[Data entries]
______________________________
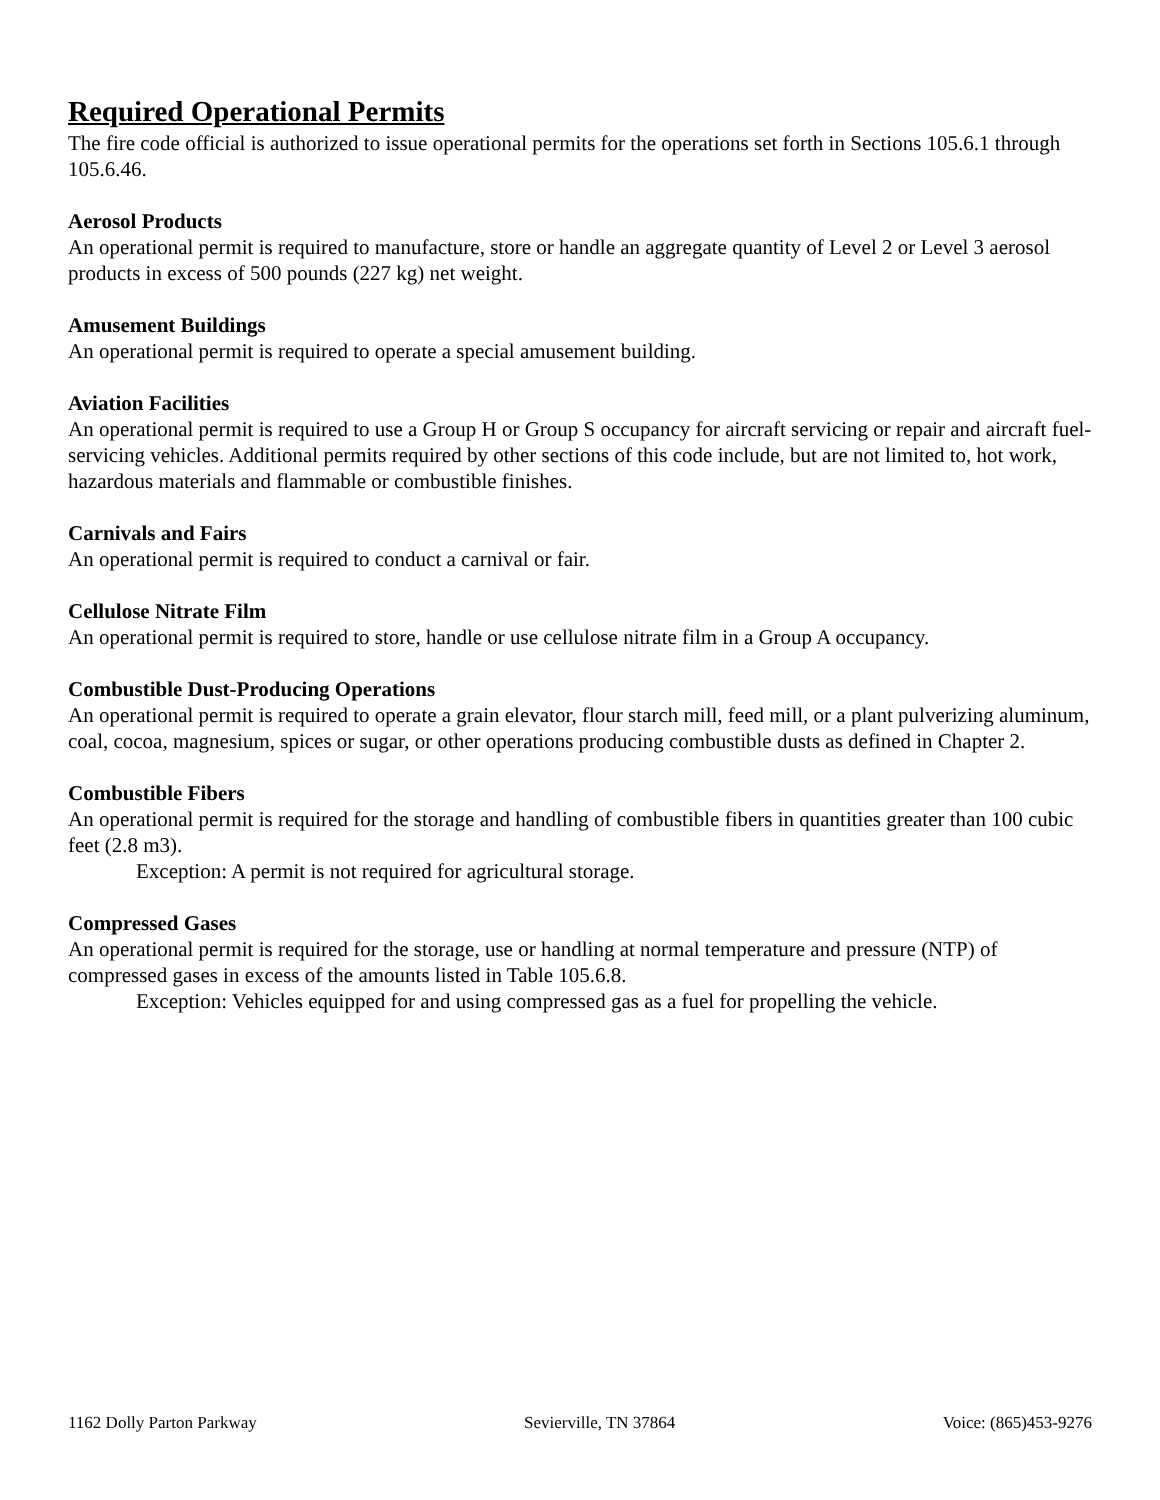Required Operational Permits
The fire code official is authorized to issue operational permits for the operations set forth in Sections 105.6.1 through 105.6.46.
Aerosol Products
An operational permit is required to manufacture, store or handle an aggregate quantity of Level 2 or Level 3 aerosol products in excess of 500 pounds (227 kg) net weight.
Amusement Buildings
An operational permit is required to operate a special amusement building.
Aviation Facilities
An operational permit is required to use a Group H or Group S occupancy for aircraft servicing or repair and aircraft fuel-servicing vehicles. Additional permits required by other sections of this code include, but are not limited to, hot work, hazardous materials and flammable or combustible finishes.
Carnivals and Fairs
An operational permit is required to conduct a carnival or fair.
Cellulose Nitrate Film
An operational permit is required to store, handle or use cellulose nitrate film in a Group A occupancy.
Combustible Dust-Producing Operations
An operational permit is required to operate a grain elevator, flour starch mill, feed mill, or a plant pulverizing aluminum, coal, cocoa, magnesium, spices or sugar, or other operations producing combustible dusts as defined in Chapter 2.
Combustible Fibers
An operational permit is required for the storage and handling of combustible fibers in quantities greater than 100 cubic feet (2.8 m3).
Exception: A permit is not required for agricultural storage.
Compressed Gases
An operational permit is required for the storage, use or handling at normal temperature and pressure (NTP) of compressed gases in excess of the amounts listed in Table 105.6.8.
Exception: Vehicles equipped for and using compressed gas as a fuel for propelling the vehicle.
1162 Dolly Parton Parkway Sevierville, TN 37864 Voice: (865)453-9276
______________________________
Task directions: Write the "An operational permit is required to use" line and all later lines exactly. Stop at the end of the data.

Result:
An operational permit is required to use a Group H or Group S occupancy for aircraft servicing or repair and aircraft fuel-servicing vehicles. Additional permits required by other sections of this code include, but are not limited to, hot work, hazardous materials and flammable or combustible finishes.
Carnivals and Fairs
An operational permit is required to conduct a carnival or fair.
Cellulose Nitrate Film
An operational permit is required to store, handle or use cellulose nitrate film in a Group A occupancy.
Combustible Dust-Producing Operations
An operational permit is required to operate a grain elevator, flour starch mill, feed mill, or a plant pulverizing aluminum, coal, cocoa, magnesium, spices or sugar, or other operations producing combustible dusts as defined in Chapter 2.
Combustible Fibers
An operational permit is required for the storage and handling of combustible fibers in quantities greater than 100 cubic feet (2.8 m3).
Exception: A permit is not required for agricultural storage.
Compressed Gases
An operational permit is required for the storage, use or handling at normal temperature and pressure (NTP) of compressed gases in excess of the amounts listed in Table 105.6.8.
Exception: Vehicles equipped for and using compressed gas as a fuel for propelling the vehicle.
1162 Dolly Parton Parkway Sevierville, TN 37864 Voice: (865)453-9276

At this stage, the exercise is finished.